Vitamin C, oxidative stress, and the adrenal connection

This one surprises people. The adrenal glands have among the highest concentrations of vitamin C of any tissue in the body. Cortisol synthesis is metabolically expensive and generates oxidative stress as a byproduct. Vitamin C is used in the adrenal cortex both as a cofactor in cortisol synthesis and as an antioxidant to manage the oxidative load that synthesis creates.

Peters et al. (2001) ran a randomised trial in ultramarathon runners - a population with acutely elevated cortisol - and found that 1500mg of vitamin C daily for seven days significantly attenuated post-race cortisol elevation compared to placebo (p < 0.05). The effect was specific to the recovery period, not the race itself. Whether this translates to everyday stress-induced cortisol elevation in non-athletes is genuinely unclear. The human data outside extreme exercise contexts is thin.

What I can say with confidence is that vitamin C contributes to the reduction of tiredness and fatigue and contributes to the protection of cells from oxidative stress - both authorised claims with solid mechanistic and clinical backing. The adrenal connection is real biology, even if the clinical implications for cortisol management in ordinary life are still being worked out.

What about creatine and sleep?

Creatine doesn't directly affect cortisol in the way adaptogens might. But there's an indirect connection worth knowing about. Sleep deprivation depletes phosphocreatine in the prefrontal cortex - the brain region most sensitive to sleep loss. Creatine supplementation may partially buffer that depletion.

McMorris et al. (2006) found that creatine supplementation attenuated the cognitive performance decline associated with 24 hours of sleep deprivation. This is a niche application, but it's one of the more interesting findings in the creatine benefits beyond the gym literature. Creatine increases physical performance in successive bursts of short-term, high intensity exercise - that's the established claim. The cognitive resilience under sleep deprivation data is preliminary but mechanistically coherent.

Frequently asked questions

My honest take

I started looking into high cortisol levels and sleep properly about three years ago, when I was sleeping badly and couldn't work out whether the cortisol was causing the poor sleep or the poor sleep was causing the cortisol. The honest answer, I eventually concluded, is both - and that's actually useful to know, because it means there are multiple points of entry.

The behavioural stuff - consistent wake time, morning light, cutting alcohol, moving exercise earlier in the day - made a noticeable difference for me before any supplement did. I say that not to dismiss supplements but to be honest about the order of operations. If the behavioural foundations aren't there, I don't think any formula is going to do much.
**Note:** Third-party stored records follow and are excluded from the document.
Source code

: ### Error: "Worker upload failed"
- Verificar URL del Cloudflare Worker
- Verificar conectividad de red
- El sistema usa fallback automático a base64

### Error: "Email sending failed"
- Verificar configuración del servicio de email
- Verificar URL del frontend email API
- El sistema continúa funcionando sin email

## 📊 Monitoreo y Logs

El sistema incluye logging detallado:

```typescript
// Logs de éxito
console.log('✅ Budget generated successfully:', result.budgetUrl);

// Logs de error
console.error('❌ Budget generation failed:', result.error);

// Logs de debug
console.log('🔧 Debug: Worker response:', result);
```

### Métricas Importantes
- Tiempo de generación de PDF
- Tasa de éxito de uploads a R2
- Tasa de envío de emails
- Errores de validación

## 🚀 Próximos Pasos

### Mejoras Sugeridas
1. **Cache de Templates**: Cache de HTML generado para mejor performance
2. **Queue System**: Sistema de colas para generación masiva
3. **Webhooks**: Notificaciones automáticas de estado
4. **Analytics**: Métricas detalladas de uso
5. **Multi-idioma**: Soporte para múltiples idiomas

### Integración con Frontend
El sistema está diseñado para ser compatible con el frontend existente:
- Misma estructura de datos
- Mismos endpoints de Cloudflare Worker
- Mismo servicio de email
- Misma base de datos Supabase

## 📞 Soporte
That said, the glycine data genuinely surprised me when I first read it. The mechanism is specific, the core temperature effect is measurable, and it's the kind of finding that makes biological sense. I included it in the formula because of that, not because I can guarantee it'll improve your sleep. The taurine is similar - credible mechanistic case, limited large-scale human trials, strong safety profile.

The adaptogen evidence for cortisol is more developed than I expected when I started reading it, particularly for ashwagandha. But I'd be cautious about extrapolating from stressed, often subclinically anxious trial populations to everyone. Effect sizes in healthy, well-sleeping adults are probably smaller.
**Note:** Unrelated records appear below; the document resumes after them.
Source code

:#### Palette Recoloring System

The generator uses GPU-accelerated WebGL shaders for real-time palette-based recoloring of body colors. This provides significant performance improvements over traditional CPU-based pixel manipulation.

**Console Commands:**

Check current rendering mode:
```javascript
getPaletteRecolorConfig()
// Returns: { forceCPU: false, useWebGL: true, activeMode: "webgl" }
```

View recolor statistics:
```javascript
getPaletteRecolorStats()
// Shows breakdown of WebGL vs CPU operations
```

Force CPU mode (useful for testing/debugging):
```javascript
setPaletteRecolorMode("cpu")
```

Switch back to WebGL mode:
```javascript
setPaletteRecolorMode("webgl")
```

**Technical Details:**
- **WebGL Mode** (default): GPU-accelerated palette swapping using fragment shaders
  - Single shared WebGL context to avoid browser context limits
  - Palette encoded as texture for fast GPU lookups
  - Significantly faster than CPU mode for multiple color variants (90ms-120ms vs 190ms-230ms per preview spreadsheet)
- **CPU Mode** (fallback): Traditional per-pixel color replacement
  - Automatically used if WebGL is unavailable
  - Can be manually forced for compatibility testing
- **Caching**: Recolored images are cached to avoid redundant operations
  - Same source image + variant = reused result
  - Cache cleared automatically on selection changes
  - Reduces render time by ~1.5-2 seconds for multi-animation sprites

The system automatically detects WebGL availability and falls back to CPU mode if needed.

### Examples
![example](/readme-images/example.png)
What I keep coming back to is the bidirectionality. You can't fully address cortisol without addressing sleep, and you can't fully address sleep without addressing cortisol. That's not a counsel of despair - it just means the approach needs to work on both simultaneously, and it probably takes longer than a two-week trial to see meaningful change.

This article is for informational purposes only and does not constitute medical advice. Consult your healthcare provider before starting any supplement regimen.